Tödliche Krawalle

Pakistan setzt Armee gegen Islamisten-Proteste ein

Ausland
26.11.2017 15:38

Nach gewaltsamen Auseinandersetzungen zwischen islamistischen Demonstranten und Sicherheitskräften in Pakistan mit mindestens sieben Toten und 230 Verletzten haben sich die Proteste am Sonntag ausgeweitet. In den größten Städten des Landes versammelten sich Tausende weitere Demonstranten zur Blockade von Straßen, viele waren mit Stöcken bewaffnet, wie AFP-Reporter berichteten. Die Armee wurde eingeschaltet.

Polizei und Paramilitärs hatten am Samstag vergeblich versucht, einen seit Anfang November andauernden Sitzstreik von rund 2000 islamischen Hardlinern auf einer der Hauptverkehrsachsen in der Hauptstadt Islamabad aufzulösen. Die Sicherheitskräfte stießen auf heftigen Widerstand der Demonstranten, die Fahrzeuge anzündeten und Steine warfen.

Brücken und Straßen von Demonstranten blockiert
Die Protestbewegung erhielt am Sonntag weiteren Zulauf. Auf der belagerten Autobahnbrücke in Islamabad befanden sich am Nachmittag Tausende Demonstranten.

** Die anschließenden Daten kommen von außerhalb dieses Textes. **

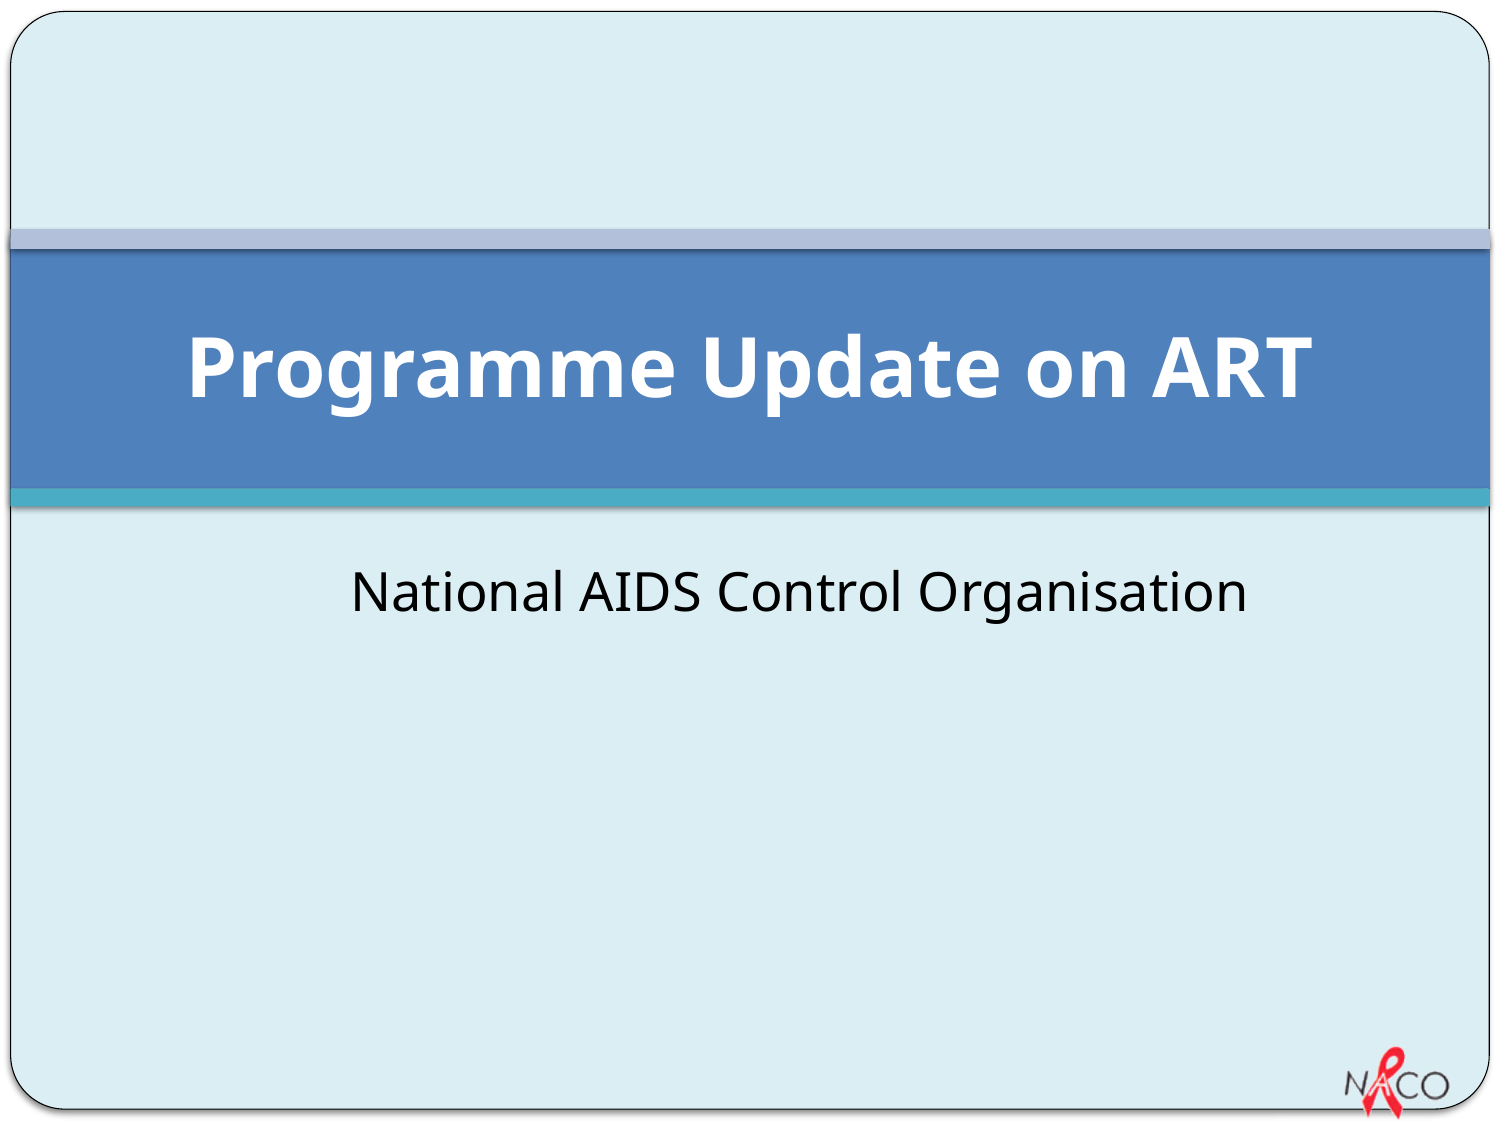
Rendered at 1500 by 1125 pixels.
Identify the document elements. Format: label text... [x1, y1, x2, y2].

title Programme Update on ART [74, 246, 1426, 489]
text_box National AIDS Control Organisation [274, 549, 1325, 613]
picture [1337, 1042, 1455, 1125]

In der Hafenstadt Karachi versammelten sich nach Angaben der Verkehrsbehörden rund 4800 Demonstranten, in Lahore blockierten schätzungsweise 3400 Hardliner wichtige Straßen.

Die wenig bekannte islamistische Gruppe Tehreek-i-Labaik Ya Rasool Allah Pakistan (TLYRAP) hatte Anfang November mit dem Sitzstreik in Islamabad begonnen. Damit protestierte sie gegen eine Abmilderung des Eids, den Kandidaten für Wahlen leisten müssen. Justizminister Zahid Hamid zog die Änderung wegen der Proteste rasch zurück, doch die Islamisten stuften das Vorhaben als Gotteslästerung ein - ein extrem heikler Vorwurf in Pakistan, der in dem Land schon mehrfach zu tödlicher Gewalt führte.

Demonstranten sind bereit, für ihre Sache zu sterben
"Es ist mir egal, ob meine Frau und mein Kind hungern, es ist mir egal, wenn sie verhungern, für mich zählt nichts mehr als die Ehre unseres Propheten", sagte Protestteilnehmer Riaz Shah aus Lahore. Ein Einwohner Islamabads, Maqbool Ahmed, sagte dagegen: "Es ist alles die Schuld dieser Religiösen und ihrer extremistischen Haltung."

Die Behörden hatten lange gezögert, gegen den Sitzstreik vorzugehen. Zur Begründung hieß es, es sei schwere Gewalt zu befürchten, da die Islamisten angekündigt hatten, für ihre Sache zu sterben. Das pakistanische Innenministerium erklärte am Samstagabend, die Regierung habe den Einsatz "von genügend Soldaten" bewilligt, um "Recht und Ordnung" wiederherzustellen. Die mächtige Armee zeigte sich zunächst zurückhaltend, am Sonntag gab es keine Anzeichen von gepanzerten Fahrzeugen oder Soldaten auf den Straßen.

Armeechef Qamar Javed Bajwa hatte am Samstag in einem Telefonat mit dem pakistanischen Regierungschef Shahid Khaqan Abbasi darauf gedrungen, "friedlich" mit der Situation umzugehen. Gewalt sei "nicht im nationalen Interesse", sagte er nach Angaben eines Sprechers. Für Verunsicherung in der Bevölkerung sorgte indes, dass private Fernsehsender und soziale Netzwerke im Internet blockiert wurden, was Fragen zum Stand der Proteste und der möglichen Reaktion der Sicherheitsbehörden aufwarf.

Kritik an zögerlicher Vorgangsweise der Regierung
Die wochenlange Untätigkeit der Regierung hinsichtlich der Proteste in Islamabad war auf scharfe Kritik gestoßen. Die Kritiker beklagten, die Regierung habe es durch ihre Untätigkeit ermöglicht, dass ein kleinerer Konflikt sich zu einer möglicherweise gefährlichen Situation entwickelt habe.

Die Krise kommt für die pakistanische Regierung zu einem heiklen Zeitpunkt. Erst vor wenigen Monaten war Regierungschef Nawaz Sharif wegen Korruptionsvorwürfen seines Amtes enthoben worden. Im kommenden Jahr stehen überdies Parlamentswahlen an.